(Record set Opens)
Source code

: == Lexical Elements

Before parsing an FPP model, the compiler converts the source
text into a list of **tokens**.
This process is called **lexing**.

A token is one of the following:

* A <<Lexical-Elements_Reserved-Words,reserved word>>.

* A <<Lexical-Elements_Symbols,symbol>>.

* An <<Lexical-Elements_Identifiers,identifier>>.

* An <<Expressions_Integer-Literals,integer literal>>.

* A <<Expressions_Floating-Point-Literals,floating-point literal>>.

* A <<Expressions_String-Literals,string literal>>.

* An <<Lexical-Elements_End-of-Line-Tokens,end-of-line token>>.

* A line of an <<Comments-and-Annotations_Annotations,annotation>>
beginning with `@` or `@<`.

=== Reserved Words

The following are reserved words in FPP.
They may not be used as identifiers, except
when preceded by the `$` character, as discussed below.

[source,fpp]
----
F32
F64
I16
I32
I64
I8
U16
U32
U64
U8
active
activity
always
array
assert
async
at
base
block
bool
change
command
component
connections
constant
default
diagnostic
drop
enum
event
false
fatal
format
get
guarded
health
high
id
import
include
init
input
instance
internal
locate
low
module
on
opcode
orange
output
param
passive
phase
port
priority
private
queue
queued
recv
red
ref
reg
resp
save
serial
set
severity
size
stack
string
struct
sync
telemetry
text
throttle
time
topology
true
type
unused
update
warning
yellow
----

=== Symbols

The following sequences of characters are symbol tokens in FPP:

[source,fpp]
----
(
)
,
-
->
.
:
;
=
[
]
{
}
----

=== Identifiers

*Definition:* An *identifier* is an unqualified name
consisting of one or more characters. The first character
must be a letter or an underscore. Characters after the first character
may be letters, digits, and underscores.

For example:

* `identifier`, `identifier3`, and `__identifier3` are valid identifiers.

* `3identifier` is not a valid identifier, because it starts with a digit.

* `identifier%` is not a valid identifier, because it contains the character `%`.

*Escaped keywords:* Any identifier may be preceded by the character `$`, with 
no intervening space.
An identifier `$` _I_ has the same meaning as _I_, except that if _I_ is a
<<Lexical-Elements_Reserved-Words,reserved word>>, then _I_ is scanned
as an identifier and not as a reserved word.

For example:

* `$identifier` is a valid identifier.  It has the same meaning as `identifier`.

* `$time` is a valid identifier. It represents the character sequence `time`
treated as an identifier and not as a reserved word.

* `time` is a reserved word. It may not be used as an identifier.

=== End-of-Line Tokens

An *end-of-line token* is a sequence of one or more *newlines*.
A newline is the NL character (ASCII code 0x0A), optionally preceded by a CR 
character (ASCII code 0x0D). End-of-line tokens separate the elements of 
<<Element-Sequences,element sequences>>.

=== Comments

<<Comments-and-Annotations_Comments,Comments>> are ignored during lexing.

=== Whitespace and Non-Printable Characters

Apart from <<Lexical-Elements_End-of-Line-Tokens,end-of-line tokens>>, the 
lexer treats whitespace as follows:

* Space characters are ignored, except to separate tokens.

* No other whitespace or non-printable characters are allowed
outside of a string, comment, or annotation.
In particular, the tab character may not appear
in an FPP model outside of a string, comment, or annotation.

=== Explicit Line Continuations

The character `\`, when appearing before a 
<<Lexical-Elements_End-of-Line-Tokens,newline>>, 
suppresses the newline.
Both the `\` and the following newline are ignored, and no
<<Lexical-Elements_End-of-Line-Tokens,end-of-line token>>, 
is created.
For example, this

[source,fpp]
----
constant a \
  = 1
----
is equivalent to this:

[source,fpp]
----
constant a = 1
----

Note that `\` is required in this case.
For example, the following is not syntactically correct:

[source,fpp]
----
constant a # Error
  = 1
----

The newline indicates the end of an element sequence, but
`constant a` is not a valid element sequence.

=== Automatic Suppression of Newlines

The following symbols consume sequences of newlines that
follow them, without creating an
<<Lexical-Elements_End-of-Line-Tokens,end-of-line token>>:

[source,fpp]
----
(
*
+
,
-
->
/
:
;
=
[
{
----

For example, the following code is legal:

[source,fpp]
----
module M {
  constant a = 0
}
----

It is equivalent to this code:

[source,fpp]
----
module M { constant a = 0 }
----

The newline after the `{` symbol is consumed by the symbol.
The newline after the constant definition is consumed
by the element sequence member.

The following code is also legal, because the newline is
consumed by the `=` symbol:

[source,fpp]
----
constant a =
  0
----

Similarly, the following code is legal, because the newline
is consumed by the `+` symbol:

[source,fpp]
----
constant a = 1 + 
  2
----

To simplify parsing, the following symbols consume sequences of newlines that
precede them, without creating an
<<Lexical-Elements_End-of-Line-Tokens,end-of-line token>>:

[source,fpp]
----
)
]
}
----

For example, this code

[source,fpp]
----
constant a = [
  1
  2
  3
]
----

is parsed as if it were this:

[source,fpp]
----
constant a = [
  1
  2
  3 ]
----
(Record set Closes)
Task brief: From the first line to the last, retype the data exactly.

Task solution:
Source code

: == Lexical Elements

Before parsing an FPP model, the compiler converts the source
text into a list of **tokens**.
This process is called **lexing**.

A token is one of the following:

* A <<Lexical-Elements_Reserved-Words,reserved word>>.

* A <<Lexical-Elements_Symbols,symbol>>.

* An <<Lexical-Elements_Identifiers,identifier>>.

* An <<Expressions_Integer-Literals,integer literal>>.

* A <<Expressions_Floating-Point-Literals,floating-point literal>>.

* A <<Expressions_String-Literals,string literal>>.

* An <<Lexical-Elements_End-of-Line-Tokens,end-of-line token>>.

* A line of an <<Comments-and-Annotations_Annotations,annotation>>
beginning with `@` or `@<`.

=== Reserved Words

The following are reserved words in FPP.
They may not be used as identifiers, except
when preceded by the `$` character, as discussed below.

[source,fpp]
----
F32
F64
I16
I32
I64
I8
U16
U32
U64
U8
active
activity
always
array
assert
async
at
base
block
bool
change
command
component
connections
constant
default
diagnostic
drop
enum
event
false
fatal
format
get
guarded
health
high
id
import
include
init
input
instance
internal
locate
low
module
on
opcode
orange
output
param
passive
phase
port
priority
private
queue
queued
recv
red
ref
reg
resp
save
serial
set
severity
size
stack
string
struct
sync
telemetry
text
throttle
time
topology
true
type
unused
update
warning
yellow
----

=== Symbols

The following sequences of characters are symbol tokens in FPP:

[source,fpp]
----
(
)
,
-
->
.
:
;
=
[
]
{
}
----

=== Identifiers

*Definition:* An *identifier* is an unqualified name
consisting of one or more characters. The first character
must be a letter or an underscore. Characters after the first character
may be letters, digits, and underscores.

For example:

* `identifier`, `identifier3`, and `__identifier3` are valid identifiers.

* `3identifier` is not a valid identifier, because it starts with a digit.

* `identifier%` is not a valid identifier, because it contains the character `%`.

*Escaped keywords:* Any identifier may be preceded by the character `$`, with 
no intervening space.
An identifier `$` _I_ has the same meaning as _I_, except that if _I_ is a
<<Lexical-Elements_Reserved-Words,reserved word>>, then _I_ is scanned
as an identifier and not as a reserved word.

For example:

* `$identifier` is a valid identifier.  It has the same meaning as `identifier`.

* `$time` is a valid identifier. It represents the character sequence `time`
treated as an identifier and not as a reserved word.

* `time` is a reserved word. It may not be used as an identifier.

=== End-of-Line Tokens

An *end-of-line token* is a sequence of one or more *newlines*.
A newline is the NL character (ASCII code 0x0A), optionally preceded by a CR 
character (ASCII code 0x0D). End-of-line tokens separate the elements of 
<<Element-Sequences,element sequences>>.

=== Comments

<<Comments-and-Annotations_Comments,Comments>> are ignored during lexing.

=== Whitespace and Non-Printable Characters

Apart from <<Lexical-Elements_End-of-Line-Tokens,end-of-line tokens>>, the 
lexer treats whitespace as follows:

* Space characters are ignored, except to separate tokens.

* No other whitespace or non-printable characters are allowed
outside of a string, comment, or annotation.
In particular, the tab character may not appear
in an FPP model outside of a string, comment, or annotation.

=== Explicit Line Continuations

The character `\`, when appearing before a 
<<Lexical-Elements_End-of-Line-Tokens,newline>>, 
suppresses the newline.
Both the `\` and the following newline are ignored, and no
<<Lexical-Elements_End-of-Line-Tokens,end-of-line token>>, 
is created.
For example, this

[source,fpp]
----
constant a \
  = 1
----
is equivalent to this:

[source,fpp]
----
constant a = 1
----

Note that `\` is required in this case.
For example, the following is not syntactically correct:

[source,fpp]
----
constant a # Error
  = 1
----

The newline indicates the end of an element sequence, but
`constant a` is not a valid element sequence.

=== Automatic Suppression of Newlines

The following symbols consume sequences of newlines that
follow them, without creating an
<<Lexical-Elements_End-of-Line-Tokens,end-of-line token>>:

[source,fpp]
----
(
*
+
,
-
->
/
:
;
=
[
{
----

For example, the following code is legal:

[source,fpp]
----
module M {
  constant a = 0
}
----

It is equivalent to this code:

[source,fpp]
----
module M { constant a = 0 }
----

The newline after the `{` symbol is consumed by the symbol.
The newline after the constant definition is consumed
by the element sequence member.

The following code is also legal, because the newline is
consumed by the `=` symbol:

[source,fpp]
----
constant a =
  0
----

Similarly, the following code is legal, because the newline
is consumed by the `+` symbol:

[source,fpp]
----
constant a = 1 + 
  2
----

To simplify parsing, the following symbols consume sequences of newlines that
precede them, without creating an
<<Lexical-Elements_End-of-Line-Tokens,end-of-line token>>:

[source,fpp]
----
)
]
}
----

For example, this code

[source,fpp]
----
constant a = [
  1
  2
  3
]
----

is parsed as if it were this:

[source,fpp]
----
constant a = [
  1
  2
  3 ]
----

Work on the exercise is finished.